Is it fair that a single bad outcome should label a surgeon as an outlier?

Surgeons are increasingly subject to statistical monitoring, and named results may be made publicly available. But consider a surgeon in a low-risk specialty who has had a successful and blameless career, until a combination of circumstances, possibly beyond their control, contribute to a single patient dying. They then find they are officially labeled as an ‘outlier’ and subject to formal investigation, all because of a purely statistical criterion. Is this fair?

The 'outlier' procedure works as follows. Adverse outcomes (such as deaths) are accumulated over a fixed period, say 1 or 3 years, and compared to that expected given the number of operations and (in some specialties) adjusting for the severity of their patients’ condition. If the probability of getting such a high number of deaths is small, assuming they were truly performing as expected, they are labeled an ‘outlier’ and a pre-specified series of investigative steps is launched. A ‘small’ probability might be 2.5%, 1%, or 0.1% - often 2.5% and 0.1% are considered criteria for ‘alerts’ and ‘alarm’ respectively (technically, these are essentially one-sided $p$-values).
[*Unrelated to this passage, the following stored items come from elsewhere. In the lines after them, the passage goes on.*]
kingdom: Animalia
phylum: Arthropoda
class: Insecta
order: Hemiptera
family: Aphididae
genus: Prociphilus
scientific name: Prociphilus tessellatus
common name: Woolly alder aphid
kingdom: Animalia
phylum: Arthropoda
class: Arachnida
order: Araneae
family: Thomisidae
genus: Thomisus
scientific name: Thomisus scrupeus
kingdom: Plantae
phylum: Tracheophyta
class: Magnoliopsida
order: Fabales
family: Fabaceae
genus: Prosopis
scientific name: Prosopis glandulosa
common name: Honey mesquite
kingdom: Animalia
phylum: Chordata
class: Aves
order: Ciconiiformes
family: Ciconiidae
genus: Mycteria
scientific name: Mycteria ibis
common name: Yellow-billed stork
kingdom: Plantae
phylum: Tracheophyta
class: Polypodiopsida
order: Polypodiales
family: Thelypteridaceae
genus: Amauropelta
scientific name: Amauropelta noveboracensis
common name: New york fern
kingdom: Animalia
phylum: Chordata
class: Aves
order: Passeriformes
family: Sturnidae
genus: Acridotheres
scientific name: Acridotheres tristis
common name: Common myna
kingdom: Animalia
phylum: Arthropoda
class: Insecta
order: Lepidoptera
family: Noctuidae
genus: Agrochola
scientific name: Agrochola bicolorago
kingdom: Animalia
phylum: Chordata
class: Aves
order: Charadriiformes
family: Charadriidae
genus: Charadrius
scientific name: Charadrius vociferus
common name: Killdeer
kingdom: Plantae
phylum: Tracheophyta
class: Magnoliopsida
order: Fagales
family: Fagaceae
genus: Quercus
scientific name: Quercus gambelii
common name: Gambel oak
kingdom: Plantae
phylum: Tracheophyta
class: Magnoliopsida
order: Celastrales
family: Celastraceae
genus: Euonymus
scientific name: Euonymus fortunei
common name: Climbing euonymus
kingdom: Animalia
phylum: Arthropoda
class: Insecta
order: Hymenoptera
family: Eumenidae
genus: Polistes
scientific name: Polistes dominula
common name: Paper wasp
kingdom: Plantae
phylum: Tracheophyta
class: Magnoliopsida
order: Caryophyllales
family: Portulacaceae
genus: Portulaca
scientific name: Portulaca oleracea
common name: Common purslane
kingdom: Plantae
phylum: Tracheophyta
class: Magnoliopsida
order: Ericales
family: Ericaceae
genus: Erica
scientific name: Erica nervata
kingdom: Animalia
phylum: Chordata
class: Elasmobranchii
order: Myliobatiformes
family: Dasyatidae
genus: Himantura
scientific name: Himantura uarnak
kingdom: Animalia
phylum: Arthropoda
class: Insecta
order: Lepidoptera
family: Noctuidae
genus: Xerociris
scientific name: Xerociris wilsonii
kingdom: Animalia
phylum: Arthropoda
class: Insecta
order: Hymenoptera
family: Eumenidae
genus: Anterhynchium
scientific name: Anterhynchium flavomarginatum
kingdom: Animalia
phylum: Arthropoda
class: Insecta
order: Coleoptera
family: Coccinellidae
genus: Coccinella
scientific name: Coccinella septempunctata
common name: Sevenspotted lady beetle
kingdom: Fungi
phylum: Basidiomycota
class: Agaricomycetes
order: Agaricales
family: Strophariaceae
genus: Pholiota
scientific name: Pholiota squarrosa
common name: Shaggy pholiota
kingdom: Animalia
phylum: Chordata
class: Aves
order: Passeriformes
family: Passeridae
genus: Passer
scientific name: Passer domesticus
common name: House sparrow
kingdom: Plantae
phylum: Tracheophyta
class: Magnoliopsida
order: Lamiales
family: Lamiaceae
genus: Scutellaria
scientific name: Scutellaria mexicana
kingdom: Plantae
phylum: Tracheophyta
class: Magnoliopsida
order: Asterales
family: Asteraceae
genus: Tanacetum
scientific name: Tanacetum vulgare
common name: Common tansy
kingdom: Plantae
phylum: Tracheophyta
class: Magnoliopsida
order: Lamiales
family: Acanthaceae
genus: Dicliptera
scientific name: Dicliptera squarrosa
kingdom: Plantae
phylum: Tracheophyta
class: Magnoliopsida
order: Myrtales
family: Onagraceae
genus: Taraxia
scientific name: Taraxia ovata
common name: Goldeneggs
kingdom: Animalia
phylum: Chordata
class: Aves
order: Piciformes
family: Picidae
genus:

This process is subject to guidance from the Department of Health, and there are many tricky issues involved, such as risk-adjustment, over-dispersion, allowance for multiple-comparisons and so on.

These statistical methods were developed in areas such as cardiac surgery, with an average mortality risk of more than 2%, so that every cardiac surgeon expects to have some deaths within each monitoring period. But when applied to low-risk surgical areas such as bariatric or endocrine surgery, with a mortality rate of less than 1 in 1000, they could mean that a single death entails a surgeon being considered an outlier. This may appear harsh.

But the analysis in the Appendix suggests the statistical process may not be so unfair after all. Essentially, for a surgeon to be considered an outlier on the basis of a single death, then their expected number of deaths over the monitoring period has to be less than 1 in 40 (or whatever criterion is being used to define an outlier). What does this mean over a longer term? Since most monitoring periods cover more than a year, an expected number of deaths of less than 1 in 40 is equivalent to the expected number of deaths over an entire surgical career (less than 40 years) being far less than 1. So we get an even simpler criterion –

for a surgeon to be considered a statistical outlier on the basis of a single death, then they are working in a specialty where the majority of surgeons would not expect to see a death in their whole career.

So a mechanical statistical criterion seems to come up with something rather reasonable: surgeons with an unusual-in-a-career bad outcome are subject to appropriate investigation.

The crucial element, though, is ‘appropriate investigation’. The Consultant Outcomes Publications programme means that named-surgeon outcome data is increasingly coming into the public domain on the MyNHS site - for cardiac surgery this includes mortality data, but for lower-risk specialties such as urological surgery complication rates provide better discrimination. It seems questionable that mortality should be part of the consultant-level outcomes in any specialty where a single event can trigger an 'alert' and potentially lead a surgeon to be publicly 'named and shamed'.

Finally, from a completely personal perspective, I admit to some ambivalence about the Consultant Outcomes Publication programme. Accountability and transparency are admirable objectives. But when I eventually have to go under-the-knife, I don't particularly want to look up my surgeon on some website, like using Trip Advisor before booking a hotel. I want to be able to assume that official bodies are doing the checking for me, and conducting proper monitoring and investigations. And appropriate statistical methods are an integral part of that process.

Appendix

To see when a single death triggers an ‘alert’, let’s assume the criterion being used is 2.5% (1 in 40), so it means there is a less than 1 in 40 chance of getting at least one death, given ‘average’ performance. Suppose the average probability of a patient dying is $p$, where $p$ is very small (ie very low-risk surgery), and the surgeon has done n operations during the period being monitored. Then the chance they have no deaths at all is the same as the chance that all their patients survive, which is $(1-p)^n$. Therefore the chance of getting at least one death is $1 - (1-p)^n$ , which for small $p$ is closely approximated by $np$, the expected number of deaths for that surgeon. So for one death to trigger the ‘alert’ criterion, it means that $np \lt $ 2.5%: i.e. the expected number of deaths is less than the $p$-value defining the 'alert' level.

Statement of interest

I have been a paid consultant to Dendrite Clinical Systems Ltd, who manage clinical audits. I have also been an unpaid statistical advisor to HQIP, who oversee the national audit programme, and NICOR, who conduct cardiac audits.